Items from a data source:

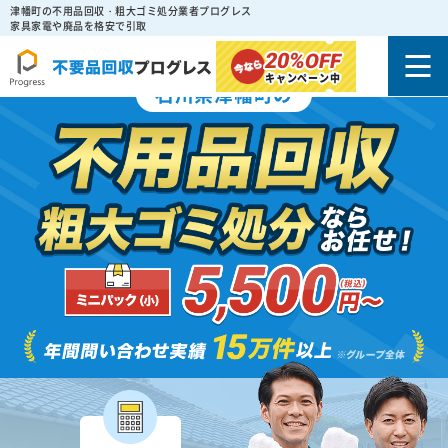
津幡町の不用品回収・粗大ゴミ処分業者プログレス
家具家電や廃品を格安で引取
20%
OFF
キャンペーン中
石川県津幡町の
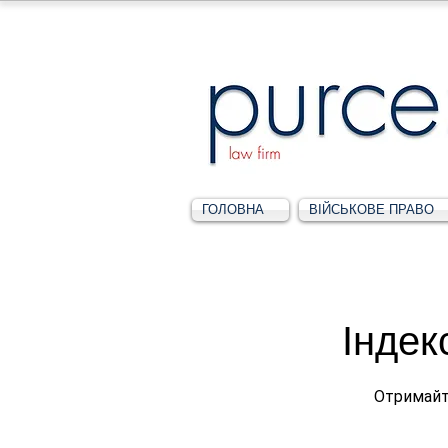
ГОЛОВНА
ВІЙСЬКОВЕ ПРАВО
Індек
Отримайт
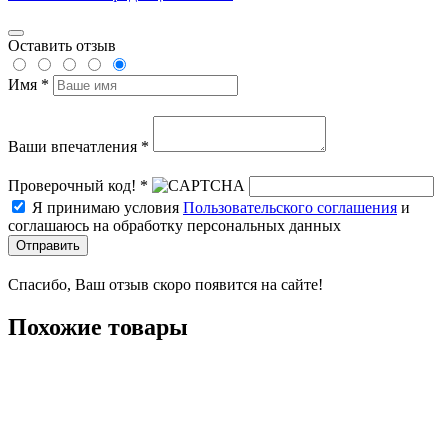
Оставить отзыв
Имя *
Ваши впечатления *
Проверочный код! *
Я принимаю условия
Пользовательского соглашения
и
соглашаюсь на обработку персональных данных
Отправить
Спасибо, Ваш отзыв скоро появится на сайте!
Похожие товары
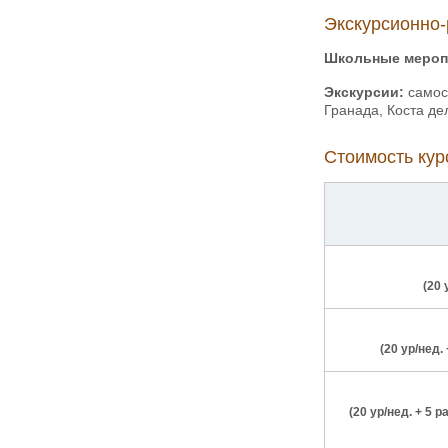
Экскурсионно-
Школьные мероп
Экскурсии:
самост
Гранада, Коста де
Стоимость курс
(20
(20 ур/нед.
(20 ур/нед. + 5 р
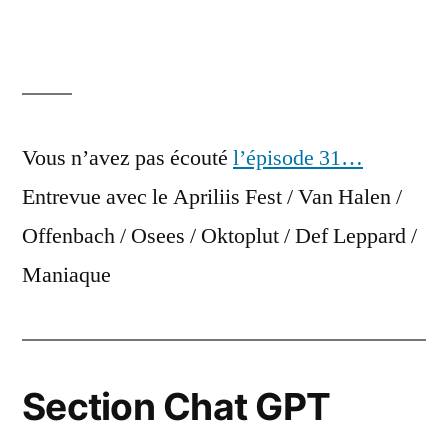
Vous n’avez pas écouté
l’épisode 31…
Entrevue avec le Apriliis Fest / Van Halen /
Offenbach / Osees / Oktoplut / Def Leppard /
Maniaque
Section Chat GPT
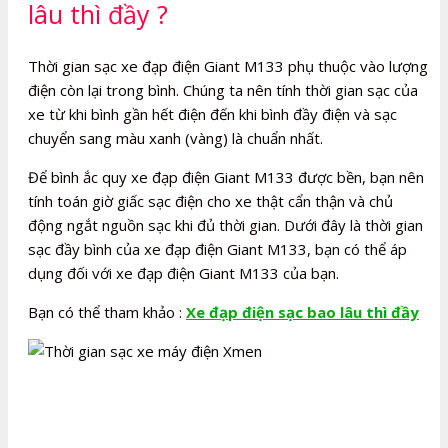
lâu thì đầy ?
Thời gian sạc xe đạp điện Giant M133 phụ thuộc vào lượng
điện còn lại trong bình. Chúng ta nên tính thời gian sạc của
xe từ khi bình gần hết điện đến khi bình đầy điện và sạc
chuyển sang màu xanh (vàng) là chuẩn nhất.
Để bình ắc quy xe đạp điện Giant M133 được bền, bạn nên
tính toán giờ giấc sạc điện cho xe thật cẩn thận và chủ
động ngắt nguồn sạc khi đủ thời gian. Dưới đây là thời gian
sạc đầy bình của xe đạp điện Giant M133, bạn có thể áp
dụng đối với xe đạp điện Giant M133 của bạn.
Bạn có thể tham khảo :
Xe đạp điện sạc bao lâu thì đầy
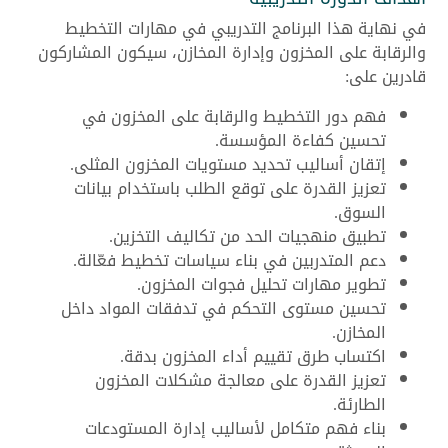
في نهاية هذا البرنامج التدريبي في مهارات التخطيط
والرقابة على المخزون وإدارة المخازن، سيكون المشاركون
قادرين على:
فهم دور التخطيط والرقابة على المخزون في
تحسين كفاءة المؤسسة.
إتقان أساليب تحديد مستويات المخزون المثلى.
تعزيز القدرة على توقع الطلب باستخدام بيانات
السوق.
تطبيق منهجيات الحد من تكاليف التخزين.
دعم المتدربين في بناء سياسات تخطيط فعّالة.
تطوير مهارات تحليل فجوات المخزون.
تحسين مستوى التحكم في تدفقات المواد داخل
المخازن.
اكتساب طرق تقييم أداء المخزون بدقة.
تعزيز القدرة على معالجة مشكلات المخزون
الطارئة.
بناء فهم متكامل لأساليب إدارة المستودعات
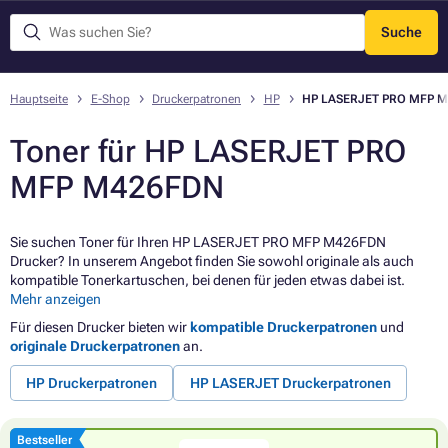
Suche
Menü
Hauptseite
E-Shop
Druckerpatronen
HP
HP LASERJET PRO MFP 
Toner für HP LASERJET PRO
MFP M426FDN
Sie suchen Toner für Ihren HP LASERJET PRO MFP M426FDN
Drucker? In unserem Angebot finden Sie sowohl originale als auch
kompatible Tonerkartuschen, bei denen für jeden etwas dabei ist.
Mehr anzeigen
Für diesen Drucker bieten wir
kompatible Druckerpatronen
und
originale Druckerpatronen
an.
HP Druckerpatronen
HP LASERJET Druckerpatronen
Bestseller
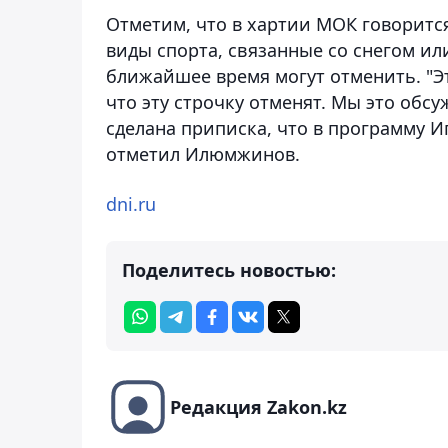
Отметим, что в хартии МОК говоритс
виды спорта, связанные со снегом и
ближайшее время могут отменить. "Эт
что эту строчку отменят. Мы это обс
сделана приписка, что в программу И
отметил Илюмжинов.
dni.ru
Поделитесь новостью:
Редакция Zakon.kz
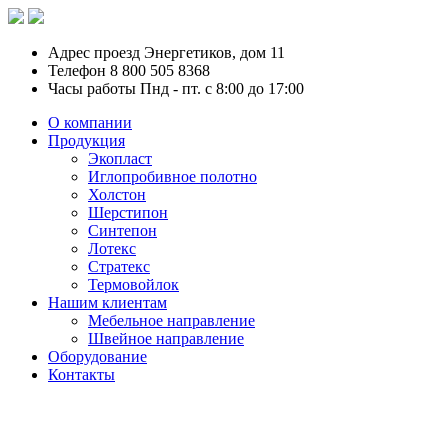
Адрес
проезд Энергетиков, дом 11
Телефон
8 800 505 8368
Часы работы
Пнд - пт. с 8:00 до 17:00
О компании
Продукция
Экопласт
Иглопробивное полотно
Холстон
Шерстипон
Синтепон
Лотекс
Стратекс
Термовойлок
Нашим клиентам
Мебельное направление
Швейное направление
Оборудование
Контакты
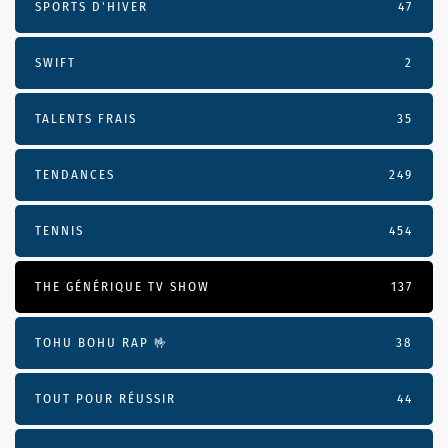
SPORTS D'HIVER
47
SWIFT
2
TALENTS FRAIS
35
TENDANCES
249
TENNIS
454
THE GÉNÉRIQUE TV SHOW
137
TOHU BOHU RAP 🤟
38
TOUT POUR RÉUSSIR
44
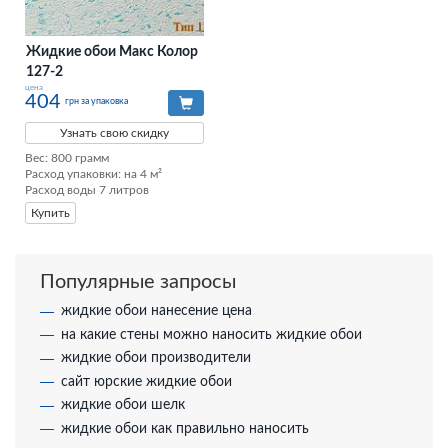
Жидкие обои Макс Колор
127-2
цена
404
грн за упаковка
Узнать свою скидку
Вес: 800 грамм

Расход упаковки: на 4 м²

Расход воды 7 литров
Купить
Популярные запросы
жидкие обои нанесение цена
на какие стены можно наносить жидкие обои
жидкие обои производители
сайт юрские жидкие обои
жидкие обои шелк
жидкие обои как правильно наносить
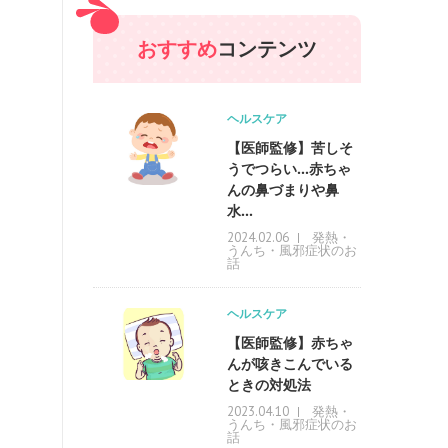
おすすめ
コンテンツ
ヘルスケア
【医師監修】苦しそ
うでつらい…赤ちゃ
んの鼻づまりや鼻
水...
発熱・
2024.02.06
うんち・風邪症状のお
話
ヘルスケア
【医師監修】赤ちゃ
んが咳きこんでいる
ときの対処法
発熱・
2023.04.10
うんち・風邪症状のお
話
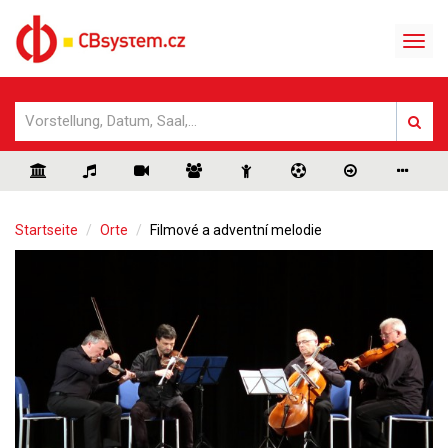
Startseite
Orte
Filmové a adventní melodie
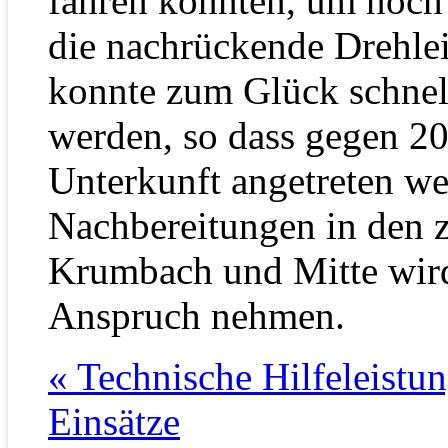
fahren konnten, um noch
die nachrückende Drehlei
konnte zum Glück schnel
werden, so dass gegen 20
Unterkunft angetreten we
Nachbereitungen in den z
Krumbach und Mitte wird 
Anspruch nehmen.
« Technische Hilfeleistu
Einsätze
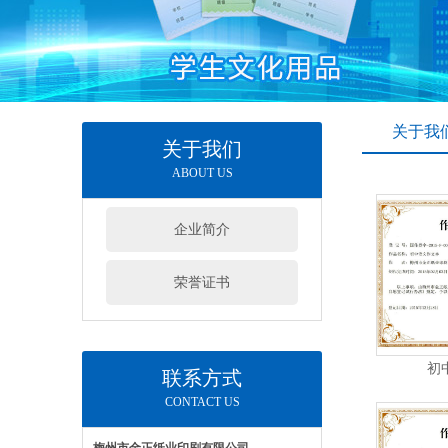
关于我
关于我们
ABOUT US
企业简介
荣誉证书
初
联系方式
CONTACT US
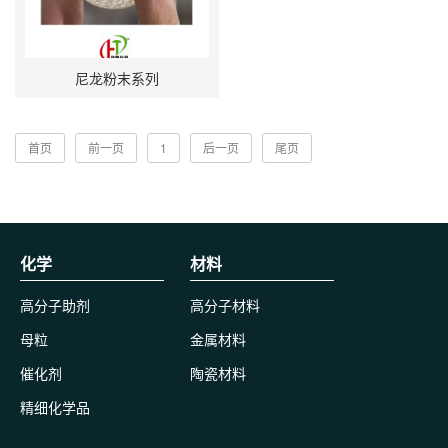
尼龙粉末系列
首页
前一页
1
后一页
尾页
化学
材料
高分子助剂
高分子材料
母粒
金属材料
催化剂
陶瓷材料
精细化学品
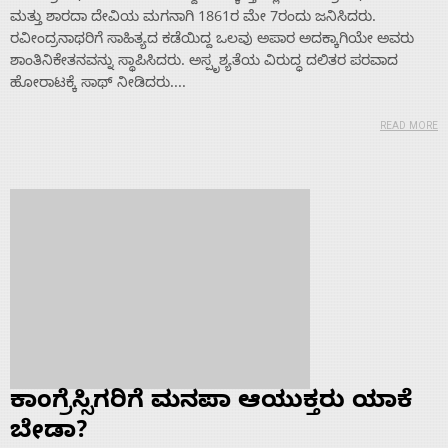
About
ಮತ್ತು ಶಾರದಾ ದೇವಿಯ ಮಗನಾಗಿ 1861ರ ಮೇ 7ರಂದು ಜನಿಸಿದರು.
ರವೀಂದ್ರನಾಥರಿಗೆ ಸಾಹಿತ್ಯದ ಕಡೆಯಿದ್ದ ಒಲವು ಅಪಾರ ಅದಕ್ಕಾಗಿಯೇ ಅವರು
Us
ಶಾಂತಿನಿಕೇತನವನ್ನು ಸ್ಥಾಪಿಸಿದರು. ಅಸ್ಪೃಶ್ಯತೆಯ ವಿರುದ್ಧ ದಲಿತರ ಪರವಾದ
ಹೋರಾಟಕ್ಕೆ ಸಾಥ್ ನೀಡಿದರು....
Advertise
READ MORE
With
s
Contact
Us
ಕಾಂಗ್ರೆಸ್ಸಿಗರಿಗೆ ಮನಪಾ ಆಯುಕ್ತರು ಯಾಕೆ
ಬೇಡಾ?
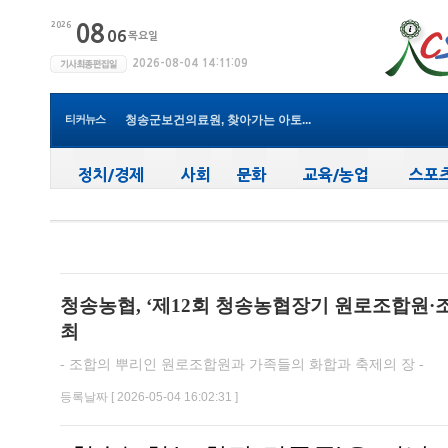
청송군보건의료원, 2026년 지역사...
새마을문고청송군지부, 슬라이드...
청송군, 대한배드민턴협회 2026년 ...
티커뉴스
청송군보건의료원, 찾아가는 아토...
청송군, 공모사업 연이은 성과…...
청송군, 객주 파크골프장 및 청송...
(사)한국후계농업경영인 청송군연...
청송군, 청송사랑화폐 할인율 15%...
청송군청소년수련관, 청소년들의 ...
청송군, 폭염 대비 농작물 관리 및...
청송군보건의료원, 2026년 지역사...
청송농협, ‘제12회 청송농협장기 원로조합원·
최
- 조합의 뿌리인 원로조합원과 가족들의 화합과 축제의 장 -
등록날짜 [ 2026-05-04 16:02:31 ]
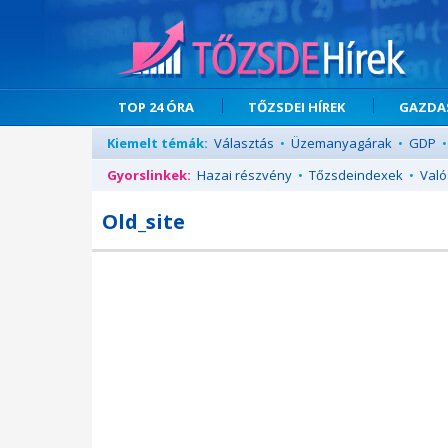
TOP 24 ÓRA
TŐZSDEI HÍREK
GAZDAS
Kiemelt témák:
Választás
•
Üzemanyagárak
•
GDP
•
Gyorslinkek:
Hazai részvény
•
Tőzsdeindexek
•
Való
Old_site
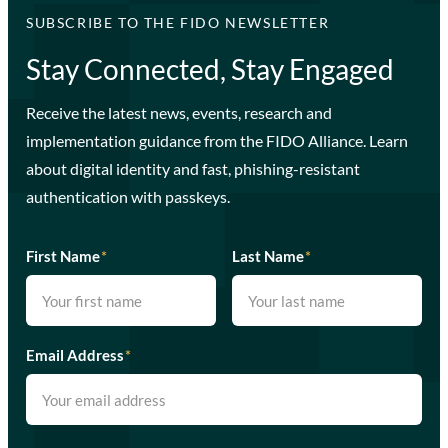
SUBSCRIBE TO THE FIDO NEWSLETTER
Stay Connected, Stay Engaged
Receive the latest news, events, research and
implementation guidance from the FIDO Alliance. Learn
about digital identity and fast, phishing-resistant
authentication with passkeys.
First Name
*
Last Name
*
Email Address
*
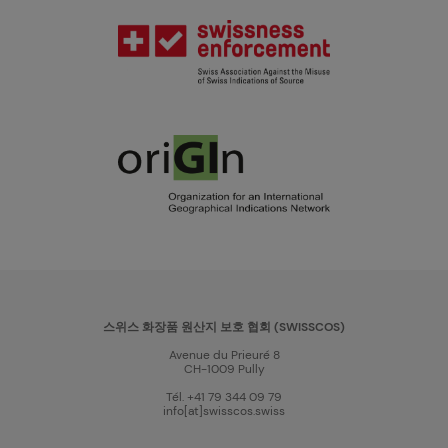
스위스 화장품 원산지 보호 협회 (SWISSCOS)
Avenue du Prieuré 8
CH-1009 Pully
Tél. +41 79 344 09 79
info[at]swisscos.swiss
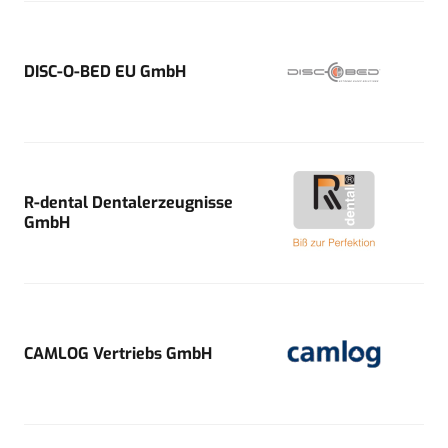
DISC-O-BED EU GmbH
R-dental Dentalerzeugnisse
GmbH
CAMLOG Vertriebs GmbH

Task prompt: Skip the pictures and reproduce all remaining entries exactly.

Solution to the problem:
津幡町の不用品回収・粗大ゴミ処分業者プログレス
家具家電や廃品を格安で引取
20%
OFF
キャンペーン中
石川県津幡町の
ГОЛОВНА
ВІЙСЬКОВЕ ПРАВО
Індек
Отримайт
Оставить отзыв
Имя *
Ваши впечатления *
Проверочный код! *
Я принимаю условия
Пользовательского соглашения
и
соглашаюсь на обработку персональных данных
Отправить
Спасибо, Ваш отзыв скоро появится на сайте!
Похожие товары
Экскурсионно-
Школьные мероп
Экскурсии:
самост
Гранада, Коста де
Стоимость курс
(20
(20 ур/нед.
(20 ур/нед. + 5 р
Vous n’avez pas écouté
l’épisode 31…
Entrevue avec le Apriliis Fest / Van Halen /
Offenbach / Osees / Oktoplut / Def Leppard /
Maniaque
Section Chat GPT
lâu thì đầy ?
Thời gian sạc xe đạp điện Giant M133 phụ thuộc vào lượng
điện còn lại trong bình. Chúng ta nên tính thời gian sạc của
xe từ khi bình gần hết điện đến khi bình đầy điện và sạc
chuyển sang màu xanh (vàng) là chuẩn nhất.
Để bình ắc quy xe đạp điện Giant M133 được bền, bạn nên
tính toán giờ giấc sạc điện cho xe thật cẩn thận và chủ
động ngắt nguồn sạc khi đủ thời gian. Dưới đây là thời gian
sạc đầy bình của xe đạp điện Giant M133, bạn có thể áp
dụng đối với xe đạp điện Giant M133 của bạn.
Bạn có thể tham khảo :
Xe đạp điện sạc bao lâu thì đầy
في نهاية هذا البرنامج التدريبي في مهارات التخطيط
والرقابة على المخزون وإدارة المخازن، سيكون المشاركون
قادرين على:
فهم دور التخطيط والرقابة على المخزون في
تحسين كفاءة المؤسسة.
إتقان أساليب تحديد مستويات المخزون المثلى.
تعزيز القدرة على توقع الطلب باستخدام بيانات
السوق.
تطبيق منهجيات الحد من تكاليف التخزين.
دعم المتدربين في بناء سياسات تخطيط فعّالة.
تطوير مهارات تحليل فجوات المخزون.
تحسين مستوى التحكم في تدفقات المواد داخل
المخازن.
اكتساب طرق تقييم أداء المخزون بدقة.
تعزيز القدرة على معالجة مشكلات المخزون
الطارئة.
بناء فهم متكامل لأساليب إدارة المستودعات
Suche
Menü
Hauptseite
E-Shop
Druckerpatronen
HP
HP LASERJET PRO MFP 
Toner für HP LASERJET PRO
MFP M426FDN
Sie suchen Toner für Ihren HP LASERJET PRO MFP M426FDN
Drucker? In unserem Angebot finden Sie sowohl originale als auch
kompatible Tonerkartuschen, bei denen für jeden etwas dabei ist.
Mehr anzeigen
Für diesen Drucker bieten wir
kompatible Druckerpatronen
und
originale Druckerpatronen
an.
HP Druckerpatronen
HP LASERJET Druckerpatronen
Bestseller
Отметим, что в хартии МОК говоритс
виды спорта, связанные со снегом и
ближайшее время могут отменить. "Эт
что эту строчку отменят. Мы это обс
сделана приписка, что в программу И
отметил Илюмжинов.
dni.ru
Поделитесь новостью:
Редакция Zakon.kz
Адрес
проезд Энергетиков, дом 11
Телефон
8 800 505 8368
Часы работы
Пнд - пт. с 8:00 до 17:00
О компании
Продукция
Экопласт
Иглопробивное полотно
Холстон
Шерстипон
Синтепон
Лотекс
Стратекс
Термовойлок
Нашим клиентам
Мебельное направление
Швейное направление
Оборудование
Контакты
SPORTS D'HIVER
47
SWIFT
2
TALENTS FRAIS
35
TENDANCES
249
TENNIS
454
THE GÉNÉRIQUE TV SHOW
137
TOHU BOHU RAP 🤟
38
TOUT POUR RÉUSSIR
44
Жидкие обои Макс Колор
127-2
цена
404
грн за упаковка
Узнать свою скидку
Вес: 800 грамм

Расход упаковки: на 4 м²

Расход воды 7 литров
Купить
Популярные запросы
жидкие обои нанесение цена
на какие стены можно наносить жидкие обои
жидкие обои производители
сайт юрские жидкие обои
жидкие обои шелк
жидкие обои как правильно наносить
おすすめ
コンテンツ
ヘルスケア
【医師監修】苦しそ
うでつらい…赤ちゃ
んの鼻づまりや鼻
水...
発熱・
2024.02.06
うんち・風邪症状のお
話
ヘルスケア
【医師監修】赤ちゃ
んが咳きこんでいる
ときの対処法
発熱・
2023.04.10
うんち・風邪症状のお
話
Startseite
Orte
Filmové a adventní melodie
fahren konnten, um noch
die nachrückende Drehlei
konnte zum Glück schnel
werden, so dass gegen 20
Unterkunft angetreten we
Nachbereitungen in den z
Krumbach und Mitte wird 
Anspruch nehmen.
« Technische Hilfeleistu
Einsätze
关于我
关于我们
ABOUT US
企业简介
荣誉证书
初
联系方式
CONTACT US
尼龙粉末系列
首页
前一页
1
后一页
尾页
化学
材料
高分子助剂
高分子材料
母粒
金属材料
催化剂
陶瓷材料
精细化学品
About
ಮತ್ತು ಶಾರದಾ ದೇವಿಯ ಮಗನಾಗಿ 1861ರ ಮೇ 7ರಂದು ಜನಿಸಿದರು.
ರವೀಂದ್ರನಾಥರಿಗೆ ಸಾಹಿತ್ಯದ ಕಡೆಯಿದ್ದ ಒಲವು ಅಪಾರ ಅದಕ್ಕಾಗಿಯೇ ಅವರು
Us
ಶಾಂತಿನಿಕೇತನವನ್ನು ಸ್ಥಾಪಿಸಿದರು. ಅಸ್ಪೃಶ್ಯತೆಯ ವಿರುದ್ಧ ದಲಿತರ ಪರವಾದ
ಹೋರಾಟಕ್ಕೆ ಸಾಥ್ ನೀಡಿದರು....
Advertise
READ MORE
With
s
Contact
Us
ಕಾಂಗ್ರೆಸ್ಸಿಗರಿಗೆ ಮನಪಾ ಆಯುಕ್ತರು ಯಾಕೆ
ಬೇಡಾ?
청송군보건의료원, 2026년 지역사...
새마을문고청송군지부, 슬라이드...
청송군, 대한배드민턴협회 2026년 ...
티커뉴스
청송군보건의료원, 찾아가는 아토...
청송군, 공모사업 연이은 성과…...
청송군, 객주 파크골프장 및 청송...
(사)한국후계농업경영인 청송군연...
청송군, 청송사랑화폐 할인율 15%...
청송군청소년수련관, 청소년들의 ...
청송군, 폭염 대비 농작물 관리 및...
청송군보건의료원, 2026년 지역사...
청송농협, ‘제12회 청송농협장기 원로조합원·
최
- 조합의 뿌리인 원로조합원과 가족들의 화합과 축제의 장 -
등록날짜 [ 2026-05-04 16:02:31 ]
TOP 24 ÓRA
TŐZSDEI HÍREK
GAZDAS
Kiemelt témák:
Választás
•
Üzemanyagárak
•
GDP
•
Gyorslinkek:
Hazai részvény
•
Tőzsdeindexek
•
Való
Old_site
SUBSCRIBE TO THE FIDO NEWSLETTER
Stay Connected, Stay Engaged
Receive the latest news, events, research and
implementation guidance from the FIDO Alliance. Learn
about digital identity and fast, phishing-resistant
authentication with passkeys.
First Name
*
Last Name
*
Email Address
*
스위스 화장품 원산지 보호 협회 (SWISSCOS)
Avenue du Prieuré 8
CH-1009 Pully
Tél. +41 79 344 09 79
info[at]swisscos.swiss
DISC-O-BED EU GmbH
R-dental Dentalerzeugnisse
GmbH
CAMLOG Vertriebs GmbH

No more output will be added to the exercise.